3 min read

AUGUSTA – Litter on the ground, underwater and even in fish bellies is fast becoming a big problem across the state.

It’s also a health hazard, may diminish angler catch rates associated with seasonal fisheries, and could spawn legislation. It could also prompt a nationwide effort by fake bait makers to manufacture inexpensive biodegradable lures.

“If anglers demand it, the market will respond,” Scott Davis, a fisheries biologist with the Maine Department of Inland Fisheries and Wildlife in Sidney, stated recently in a report.

Litter problems at boat sites usually involve discarded plastic worm containers, sandwich bags and budget-beer cans, according to MDIF&W public relations representative Bill Pierce in Augusta.

“A lot of anglers do try to police their brethren. It’s better than it’s been in the past, but I still see worm containers and beer cans around access points on a regular basis,” he said by phone on Friday.

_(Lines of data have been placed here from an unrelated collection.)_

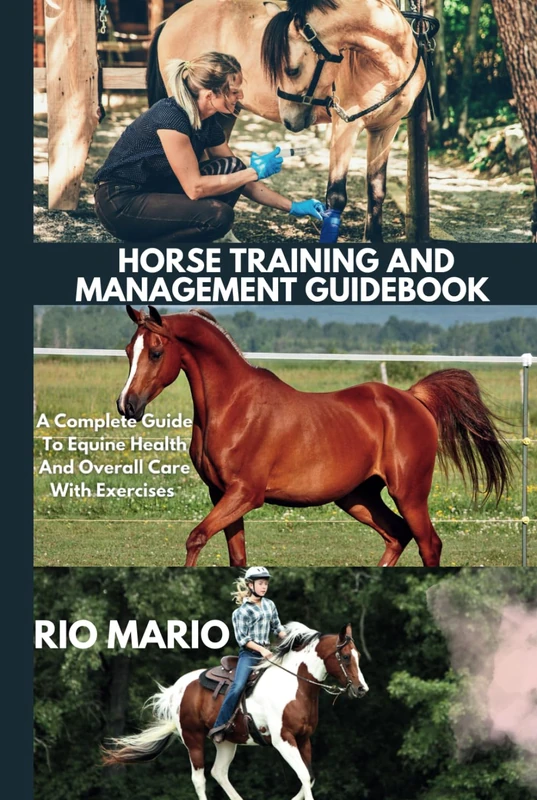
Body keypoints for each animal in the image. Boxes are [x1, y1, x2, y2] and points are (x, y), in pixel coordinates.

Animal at [103, 622, 368, 800]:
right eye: (345, 656)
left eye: (357, 655)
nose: (362, 688)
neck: (294, 685)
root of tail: (178, 688)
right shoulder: (283, 740)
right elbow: (303, 775)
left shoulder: (304, 739)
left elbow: (308, 779)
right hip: (193, 739)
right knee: (200, 779)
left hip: (226, 741)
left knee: (219, 772)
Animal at [116, 306, 511, 568]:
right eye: (128, 351)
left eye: (156, 352)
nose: (127, 405)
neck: (233, 406)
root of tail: (412, 398)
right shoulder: (221, 493)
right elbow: (238, 559)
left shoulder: (245, 494)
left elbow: (196, 537)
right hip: (358, 497)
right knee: (397, 534)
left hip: (409, 493)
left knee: (429, 544)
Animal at [147, 0, 428, 242]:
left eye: (291, 69)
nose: (289, 121)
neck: (389, 63)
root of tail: (170, 20)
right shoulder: (346, 126)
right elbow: (336, 196)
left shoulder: (386, 128)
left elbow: (376, 190)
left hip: (223, 114)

Whether it’s being dumped on the ground or washing ashore from boat anglers, he couldn’t say.

“It’s sad that worm containers, sandwich bags and beer cans are still being tossed. There’s been no slowdown in worm containers. It’s amazing, because every worm container has a ‘Please Don’t Litter’ message on them, which is a little ironic,” Pierce said.

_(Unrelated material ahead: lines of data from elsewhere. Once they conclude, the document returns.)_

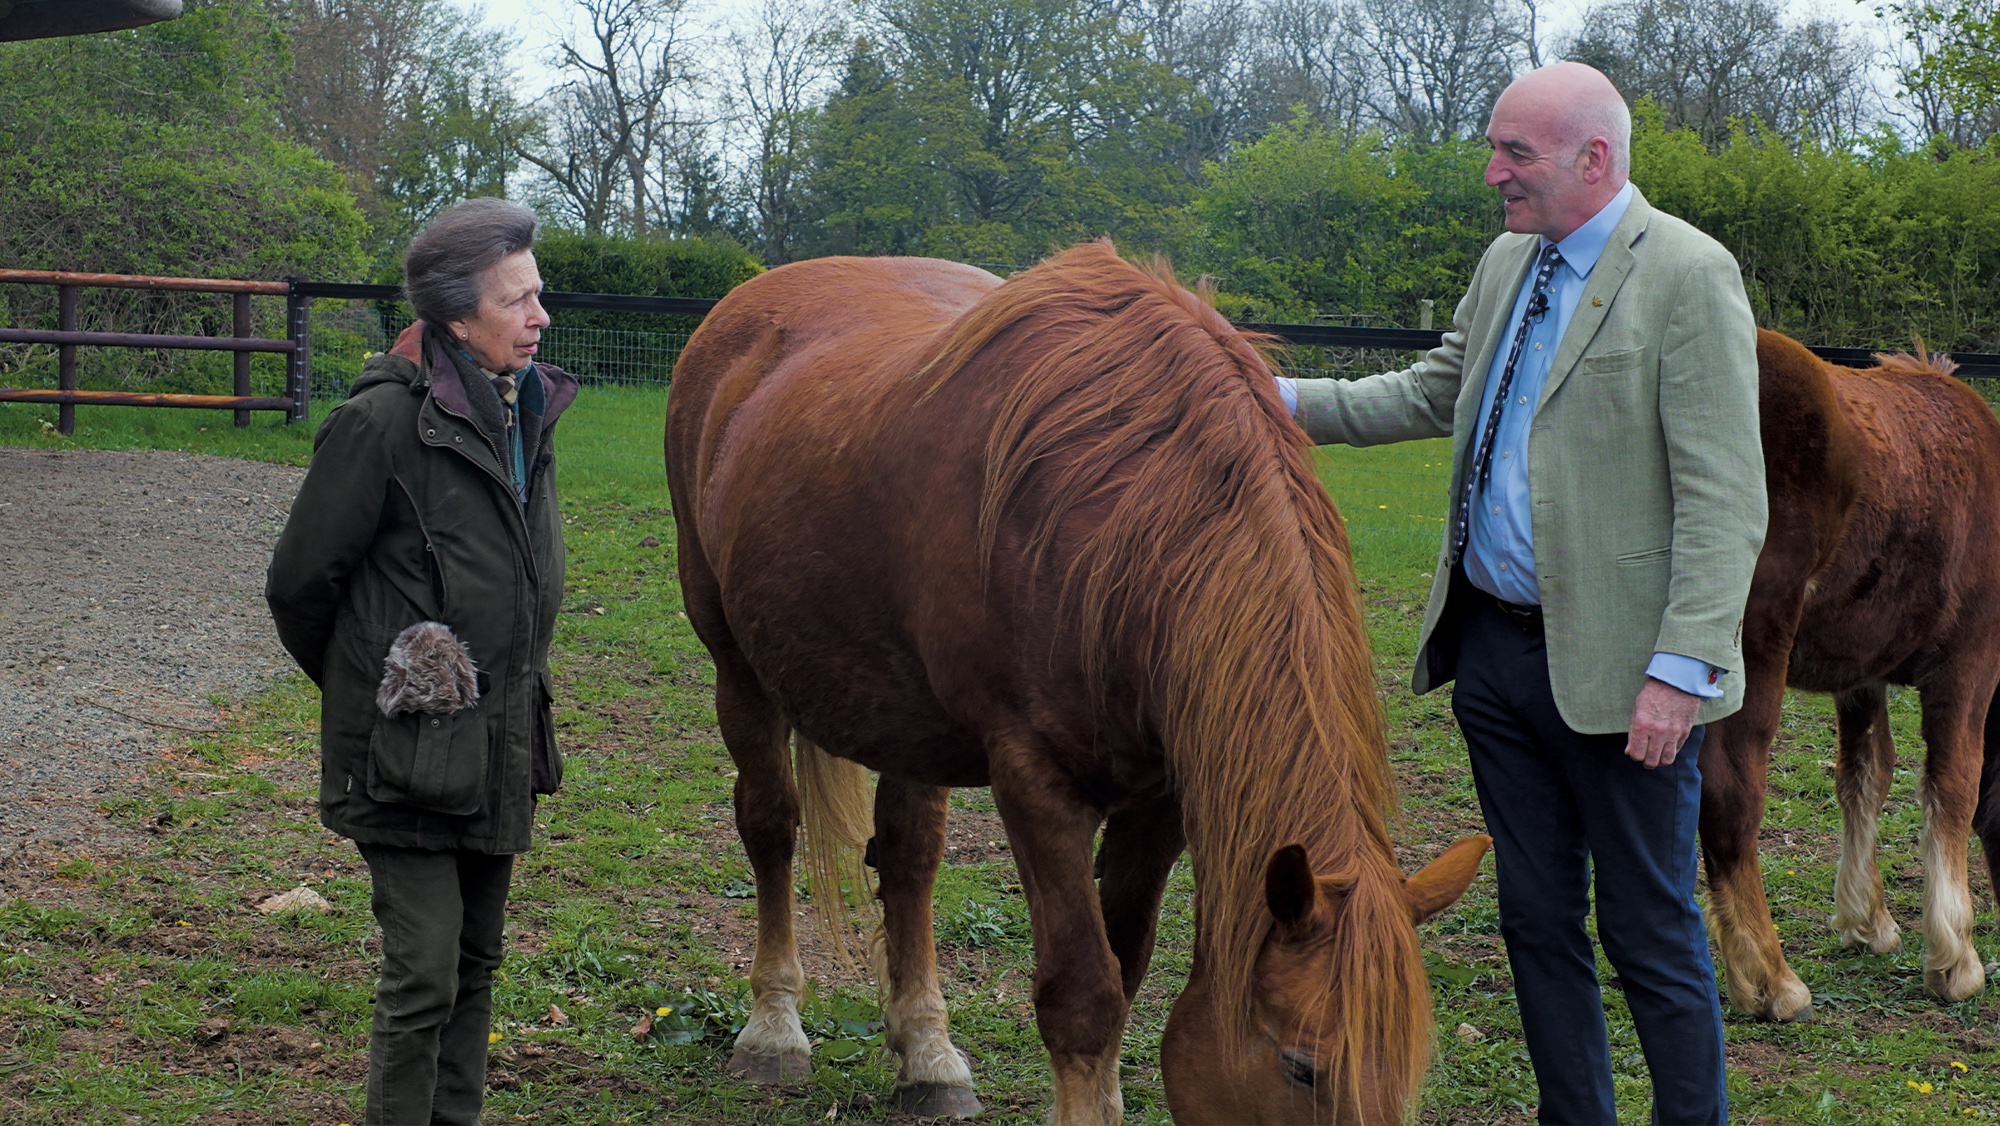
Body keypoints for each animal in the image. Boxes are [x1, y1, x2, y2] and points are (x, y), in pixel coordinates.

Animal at [663, 241, 1488, 1125]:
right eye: (1302, 1067)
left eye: (1407, 1073)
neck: (1122, 529)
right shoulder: (1036, 783)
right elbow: (1083, 995)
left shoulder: (1162, 797)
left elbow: (1127, 968)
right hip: (738, 668)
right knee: (769, 826)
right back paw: (773, 1027)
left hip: (909, 718)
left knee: (910, 859)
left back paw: (926, 1052)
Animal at [1700, 328, 2000, 1021]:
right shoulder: (1969, 662)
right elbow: (1954, 784)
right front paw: (1955, 958)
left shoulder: (1862, 673)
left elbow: (1865, 775)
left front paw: (1868, 921)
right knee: (1730, 796)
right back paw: (1770, 980)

Like Pierce, Maine Guide Rocky Freda of Bethel and MDIF&W spokesman Mark Latti said they’ve both seen and picked up trash left behind by some anglers.

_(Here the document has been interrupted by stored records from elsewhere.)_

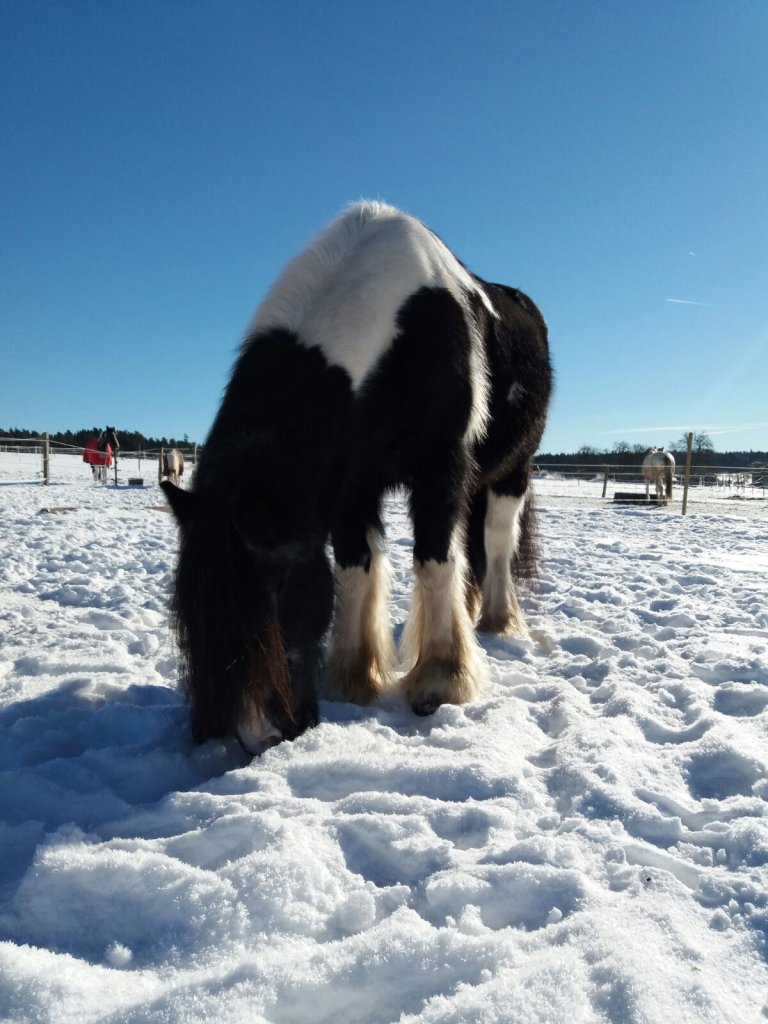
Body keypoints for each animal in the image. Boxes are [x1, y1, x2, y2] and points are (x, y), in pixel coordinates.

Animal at [161, 201, 552, 754]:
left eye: (278, 592)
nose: (260, 736)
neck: (406, 335)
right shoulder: (349, 489)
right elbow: (355, 569)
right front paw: (354, 678)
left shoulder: (440, 472)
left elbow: (434, 560)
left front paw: (441, 680)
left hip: (509, 473)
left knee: (496, 543)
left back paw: (498, 621)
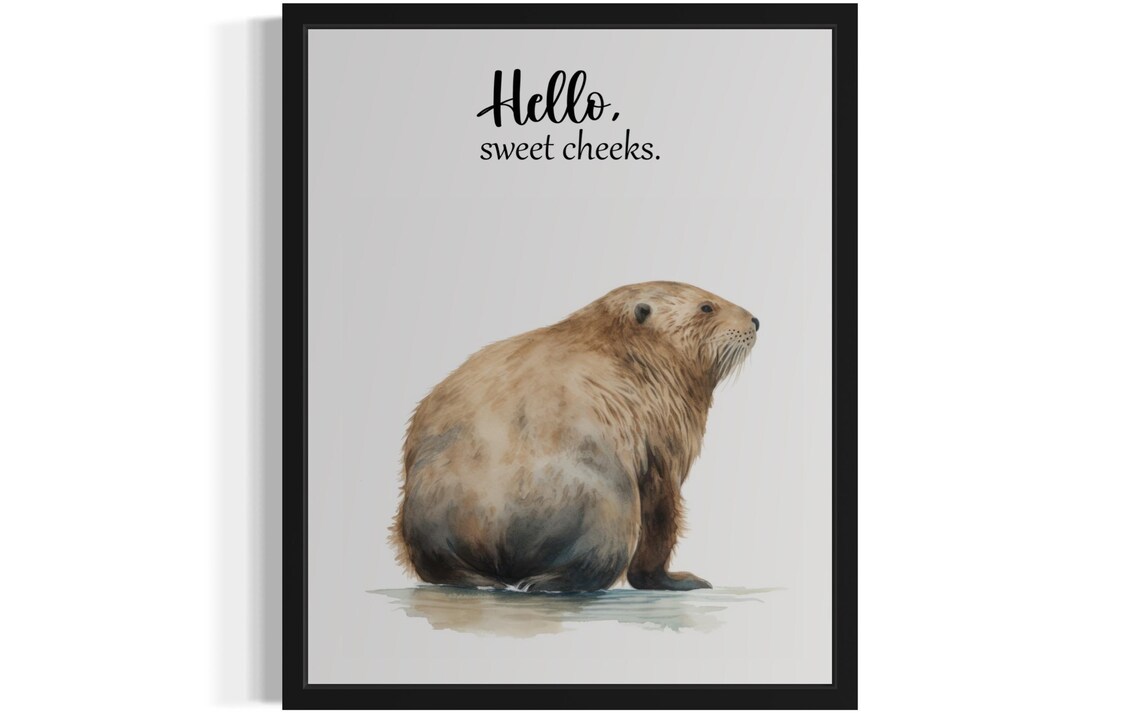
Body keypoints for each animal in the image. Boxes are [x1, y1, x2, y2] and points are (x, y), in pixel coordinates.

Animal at [392, 282, 757, 592]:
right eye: (706, 307)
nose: (755, 320)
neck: (630, 352)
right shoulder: (665, 432)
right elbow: (662, 510)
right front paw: (682, 579)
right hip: (611, 509)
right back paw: (543, 583)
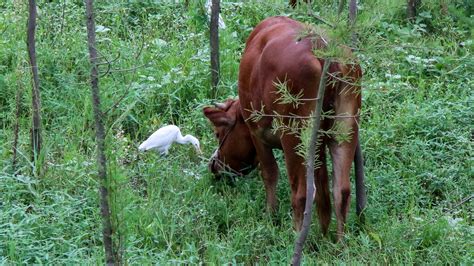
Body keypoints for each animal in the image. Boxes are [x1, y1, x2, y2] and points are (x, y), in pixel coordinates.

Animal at [204, 17, 362, 240]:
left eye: (218, 133)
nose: (214, 166)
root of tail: (322, 48)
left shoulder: (257, 134)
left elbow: (269, 173)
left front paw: (271, 216)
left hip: (293, 135)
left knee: (301, 193)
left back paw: (295, 236)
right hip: (345, 128)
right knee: (341, 190)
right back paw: (339, 243)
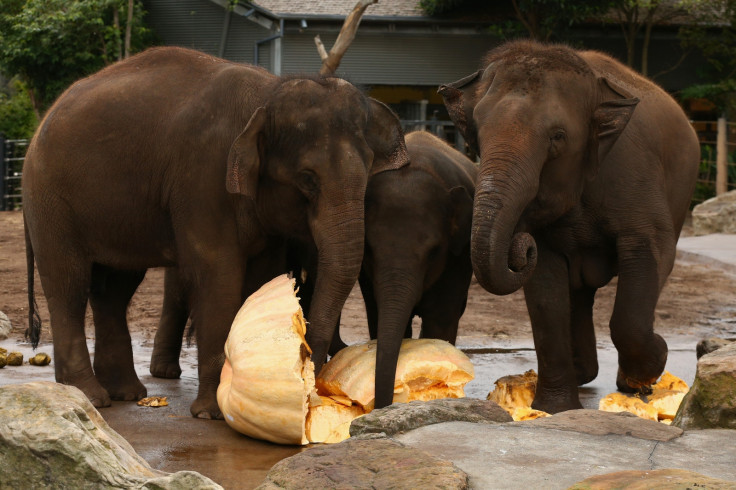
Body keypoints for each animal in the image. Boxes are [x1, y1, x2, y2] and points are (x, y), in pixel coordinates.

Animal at [21, 46, 408, 420]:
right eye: (307, 179)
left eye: (368, 173)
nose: (309, 390)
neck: (268, 94)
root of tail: (36, 132)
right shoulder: (202, 178)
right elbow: (218, 275)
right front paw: (212, 414)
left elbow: (260, 278)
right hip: (49, 200)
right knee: (69, 284)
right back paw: (90, 396)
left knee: (114, 288)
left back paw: (124, 394)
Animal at [440, 39, 700, 414]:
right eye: (476, 137)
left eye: (557, 137)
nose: (520, 245)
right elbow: (546, 291)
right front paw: (553, 409)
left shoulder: (636, 179)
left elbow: (648, 256)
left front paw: (652, 367)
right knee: (578, 293)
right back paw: (583, 372)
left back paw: (626, 382)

Freda said Thursday afternoon that he collects about one or two trash bags of litter a week at boat-launch sites along the Androscoggin River. He also gives a litter bag to each client who takes a boat out on waters.

“I always see worm containers or cigarette butts, or beer bottles and beer cans. It’s an unfortunate truth,” Latti said Friday afternoon by phone in Augusta.

Soft plastic

Regarding soft plastic baits, Pierce, Latti and Davis referred to a newly completed draft study by MDIF&W fish pathologist Russell Danner in Augusta.

“Plastic baits are very effective and consistently used in bass waters, but they’re causing problems in salmonids,” Pierce said of salmon and trout species.

Danner’s work revealed that brook trout that eat soft plastic lures suffer significant weight loss, substantial decreases in body condition factors, and tend to stop eating.

“The composition of the plastics makes them a dangerous pollutant to the environment,” Danner said. “Plastics get their resiliency and flexibility from plasticizers, which include phthalates, chemicals known to cause several health problems.”

Among these, are, tumors and reproductive problems in rats from prolonged chronic exposure and chemical imbalances in several tissues and organs including the liver. These chemicals also contribute to the global decline of amphibians and affect human reproductive health, the study states.

Not only are trout and salmon getting fake bait off lines, being foragers that will eat just about anything, they’re also eating discarded baits found off the bottom of water bodies.

“Most plastic baits swell and absorb water over time, making them much more difficult to pass through the fish’s digestive system,” Davis said.

In 2003, 25 percent of the stomachs of 56 lake trout harvested by winter anglers on Sebago Lake in Naples contained soft plastic lures, according to state officials.

According to fisheries biologist Francis Brautigam in Gray, one 5-pound lake trout harvested on Mousam Lake in Acton during the winter of 2002 contained 18 soft plastic lures or parts thereof.

“The complaint that most anglers have, is, that it is very displeasing to find soft plastic bait in any fish that they are about to eat,” Davis said.

While legitimate complaints have been raised about the use of soft plastic baits, Davis doesn’t believe evidence to date suggests that plastic baits should be banned.

Instead, anglers should adjust their fishing practices to minimize the amount of soft plastic left behind, he said.

“I think anglers, by and large, are conscious about the environment and I think if they are given something that disintegrates and is of equal price, they’ll use it. But if the government mandates it, it will happen,” Pierce added.